Par un arrêt du 12 mars 2021 (CA PARIS 12 mars 2021 n°19/03903), il a été précisé que la saisine du Conseil de Prud’hommes de demandes liées à la réparation de la maladie professionnelle interrompait la prescription de la demande de reconnaissance en faute inexcusable (en dépit de l’incompétence matérielle relevée et constatée).

Ainsi, l’arrêt de la Cour d’appel revient après cassation et souffre donc d’une procédure un peu complexe.

Toutefois, la Cour d’appel de renvoi confirme un point intéressant :

– la saisine du Conseil de Prud’hommes d’une demande de réparation des conséquences de la maladie professionnelle entraine l’interruption du délai de prescription de l’action en reconnaissance de la faute inexcusable ;

– ainsi, un nouveau délai de 2 ans court en dépit de la saisine d’une juridiction matériellement incompétente.

Données fournies —

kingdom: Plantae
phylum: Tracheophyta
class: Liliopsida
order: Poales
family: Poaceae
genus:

Exercices à faire —
**A.** Relevez tous les mots de l'extrait qui contiennent une apostrophe, sans répéter ceux qui reviennent, dans l'ordre où ils apparaissent pour la première fois.
**B.** Répondez à ces questions sur l'extrait :
(i) De quelle date est l'arrêt de la cour d'appel de Paris ?
(ii) Après quoi l'arrêt de la Cour d'appel revient-il ?
(iii) Quelle est la durée du nouveau délai qui court ?
**C.** Rendez tel quel le passage de l'extrait qui commence par "Par un arrêt" et continue jusqu'à "un peu complexe.".

Liste des réponses —
**A.**
Prud’hommes
l’incompétence
l’arrêt
d’appel
d’une
l’interruption
l’action

**B.**
(i) Du 12 mars 2021.
(ii) Après cassation.
(iii) 2 ans.

**C.**
Par un arrêt du 12 mars 2021 (CA PARIS 12 mars 2021 n°19/03903), il a été précisé que la saisine du Conseil de Prud’hommes de demandes liées à la réparation de la maladie professionnelle interrompait la prescription de la demande de reconnaissance en faute inexcusable (en dépit de l’incompétence matérielle relevée et constatée).

Ainsi, l’arrêt de la Cour d’appel revient après cassation et souffre donc d’une procédure un peu complexe.